Now having read the rest of the essay… I guess “maximum entropy” is just straight up confusing if you don’t insert the ”...given assumptions XYZ”. Otherwise it sounds like there’s such a thing as “the maximum-entropy distribution”, which doesn’t exist: you have to cut up the possible worlds somehow, and different ways of cutting them up produces different uniform distributions. (Or in the continuous case, you have to choose a measure in order to do integration, and that measure contains just as much information as a probability distribution; the uniform measure says that all years are the same, but you could also say all orders of magnitude of time since the Big Bang are the same, or something else.) So how you cut up possible worlds changes the uniform distribution, i.e. the maximum entropy distribution. So the assumptions that go into how you cut up the worlds, are determining your maximum entropy distribution.

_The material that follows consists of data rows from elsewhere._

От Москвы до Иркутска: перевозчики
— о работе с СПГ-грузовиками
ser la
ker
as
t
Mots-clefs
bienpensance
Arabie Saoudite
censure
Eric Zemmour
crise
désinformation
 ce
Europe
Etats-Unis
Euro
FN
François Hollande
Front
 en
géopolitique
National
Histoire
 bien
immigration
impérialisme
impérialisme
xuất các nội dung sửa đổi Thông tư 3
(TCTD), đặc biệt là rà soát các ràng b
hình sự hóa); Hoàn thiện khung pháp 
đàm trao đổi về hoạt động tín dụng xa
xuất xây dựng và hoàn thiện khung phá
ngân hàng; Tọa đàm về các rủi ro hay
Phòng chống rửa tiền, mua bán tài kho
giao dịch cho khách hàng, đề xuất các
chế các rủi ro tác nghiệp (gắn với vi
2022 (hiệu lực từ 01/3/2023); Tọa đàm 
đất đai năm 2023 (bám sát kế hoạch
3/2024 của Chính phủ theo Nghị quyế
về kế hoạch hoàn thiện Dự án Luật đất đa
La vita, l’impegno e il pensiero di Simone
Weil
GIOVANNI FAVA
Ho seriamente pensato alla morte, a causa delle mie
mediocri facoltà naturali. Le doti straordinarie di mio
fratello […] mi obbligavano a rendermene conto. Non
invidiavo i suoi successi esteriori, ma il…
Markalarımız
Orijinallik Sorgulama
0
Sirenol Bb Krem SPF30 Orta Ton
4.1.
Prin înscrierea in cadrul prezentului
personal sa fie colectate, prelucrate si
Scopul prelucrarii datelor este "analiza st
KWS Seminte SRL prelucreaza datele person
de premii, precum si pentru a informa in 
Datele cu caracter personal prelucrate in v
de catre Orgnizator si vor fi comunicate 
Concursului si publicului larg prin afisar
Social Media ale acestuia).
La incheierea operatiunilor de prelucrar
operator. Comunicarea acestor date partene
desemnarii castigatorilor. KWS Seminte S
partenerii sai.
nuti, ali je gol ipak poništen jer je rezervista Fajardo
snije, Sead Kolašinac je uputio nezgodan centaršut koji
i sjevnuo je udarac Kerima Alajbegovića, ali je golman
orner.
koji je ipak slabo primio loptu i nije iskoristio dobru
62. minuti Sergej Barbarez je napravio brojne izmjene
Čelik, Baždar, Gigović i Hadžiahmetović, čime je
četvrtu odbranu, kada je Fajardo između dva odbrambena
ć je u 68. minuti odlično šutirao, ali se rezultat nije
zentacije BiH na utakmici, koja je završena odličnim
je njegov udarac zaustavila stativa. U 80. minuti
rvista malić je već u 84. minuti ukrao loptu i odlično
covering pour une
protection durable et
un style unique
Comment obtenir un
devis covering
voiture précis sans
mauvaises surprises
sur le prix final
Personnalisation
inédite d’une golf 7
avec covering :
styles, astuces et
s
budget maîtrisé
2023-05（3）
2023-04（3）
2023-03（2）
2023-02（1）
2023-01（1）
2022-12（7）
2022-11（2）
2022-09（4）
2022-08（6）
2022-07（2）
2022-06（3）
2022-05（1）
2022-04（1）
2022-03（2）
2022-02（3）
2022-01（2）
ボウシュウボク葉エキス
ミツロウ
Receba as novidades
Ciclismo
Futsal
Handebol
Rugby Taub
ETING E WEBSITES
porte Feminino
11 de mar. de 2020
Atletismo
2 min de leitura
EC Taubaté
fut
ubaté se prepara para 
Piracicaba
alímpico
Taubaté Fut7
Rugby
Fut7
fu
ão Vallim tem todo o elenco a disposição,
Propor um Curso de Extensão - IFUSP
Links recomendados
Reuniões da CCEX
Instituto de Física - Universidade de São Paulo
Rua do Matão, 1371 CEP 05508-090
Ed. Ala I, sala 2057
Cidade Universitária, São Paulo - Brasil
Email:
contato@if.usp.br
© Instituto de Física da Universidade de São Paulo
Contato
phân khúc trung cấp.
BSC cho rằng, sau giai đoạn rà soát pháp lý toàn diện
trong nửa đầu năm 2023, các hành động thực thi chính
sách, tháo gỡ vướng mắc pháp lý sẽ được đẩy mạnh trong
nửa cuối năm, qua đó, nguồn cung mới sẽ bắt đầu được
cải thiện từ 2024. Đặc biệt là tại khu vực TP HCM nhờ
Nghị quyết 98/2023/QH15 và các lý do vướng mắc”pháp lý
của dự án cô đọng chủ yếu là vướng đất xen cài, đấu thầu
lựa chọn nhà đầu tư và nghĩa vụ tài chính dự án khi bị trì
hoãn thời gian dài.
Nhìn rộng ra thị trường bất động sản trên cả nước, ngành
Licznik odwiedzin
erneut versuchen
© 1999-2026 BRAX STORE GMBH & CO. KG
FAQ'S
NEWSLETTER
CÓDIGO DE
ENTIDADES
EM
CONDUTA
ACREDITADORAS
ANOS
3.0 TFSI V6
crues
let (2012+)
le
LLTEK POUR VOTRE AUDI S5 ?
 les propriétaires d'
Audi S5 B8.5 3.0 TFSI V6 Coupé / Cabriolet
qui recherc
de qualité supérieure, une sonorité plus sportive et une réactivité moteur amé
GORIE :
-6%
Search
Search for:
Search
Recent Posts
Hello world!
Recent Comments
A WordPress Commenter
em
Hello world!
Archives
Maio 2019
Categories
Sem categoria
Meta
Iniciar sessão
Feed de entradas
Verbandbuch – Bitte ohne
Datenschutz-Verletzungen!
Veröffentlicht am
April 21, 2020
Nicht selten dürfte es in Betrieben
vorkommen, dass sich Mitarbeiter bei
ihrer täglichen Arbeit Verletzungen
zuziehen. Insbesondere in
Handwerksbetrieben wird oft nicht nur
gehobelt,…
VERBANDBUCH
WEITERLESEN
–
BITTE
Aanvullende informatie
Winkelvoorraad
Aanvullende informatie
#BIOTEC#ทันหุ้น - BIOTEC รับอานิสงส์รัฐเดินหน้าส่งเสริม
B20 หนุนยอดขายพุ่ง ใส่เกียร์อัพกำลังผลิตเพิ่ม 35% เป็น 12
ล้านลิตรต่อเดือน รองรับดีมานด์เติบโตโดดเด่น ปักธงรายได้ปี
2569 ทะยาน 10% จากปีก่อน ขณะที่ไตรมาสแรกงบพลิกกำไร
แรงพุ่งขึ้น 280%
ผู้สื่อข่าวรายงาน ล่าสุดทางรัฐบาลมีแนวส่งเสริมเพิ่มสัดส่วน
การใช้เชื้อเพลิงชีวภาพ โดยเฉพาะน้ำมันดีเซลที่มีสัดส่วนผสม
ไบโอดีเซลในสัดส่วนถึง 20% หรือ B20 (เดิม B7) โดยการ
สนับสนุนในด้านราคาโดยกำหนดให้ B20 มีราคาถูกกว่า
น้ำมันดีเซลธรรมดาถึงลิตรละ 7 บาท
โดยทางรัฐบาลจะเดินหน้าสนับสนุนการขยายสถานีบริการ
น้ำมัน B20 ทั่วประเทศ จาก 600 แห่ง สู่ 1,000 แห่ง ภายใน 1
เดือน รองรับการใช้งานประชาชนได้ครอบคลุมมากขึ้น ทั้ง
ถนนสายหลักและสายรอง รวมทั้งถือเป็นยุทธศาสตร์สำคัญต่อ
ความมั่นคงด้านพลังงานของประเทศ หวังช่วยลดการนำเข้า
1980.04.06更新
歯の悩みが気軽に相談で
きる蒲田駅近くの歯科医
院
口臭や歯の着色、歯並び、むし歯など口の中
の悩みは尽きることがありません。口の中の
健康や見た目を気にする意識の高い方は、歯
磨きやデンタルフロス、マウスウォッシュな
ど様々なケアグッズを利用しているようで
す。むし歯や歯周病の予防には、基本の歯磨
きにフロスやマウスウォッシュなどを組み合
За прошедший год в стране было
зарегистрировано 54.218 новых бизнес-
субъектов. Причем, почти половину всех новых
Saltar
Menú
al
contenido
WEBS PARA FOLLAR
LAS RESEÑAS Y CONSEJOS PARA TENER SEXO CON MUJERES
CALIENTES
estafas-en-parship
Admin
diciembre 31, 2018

Hold on, I guess this actually means that for a natural interpretation of “entropy” in “generic uncertainty about maybe being wrong, without other extra premises, should increase the entropy of one’s probability distribution over AGI,” that statement is actually false. If by “entropy” we mean “entropy according to the uniform measure”, it’s false. What we should really mean is entropy according to one’s maximum entropy distribution (as the background measure), in which case the statement is true.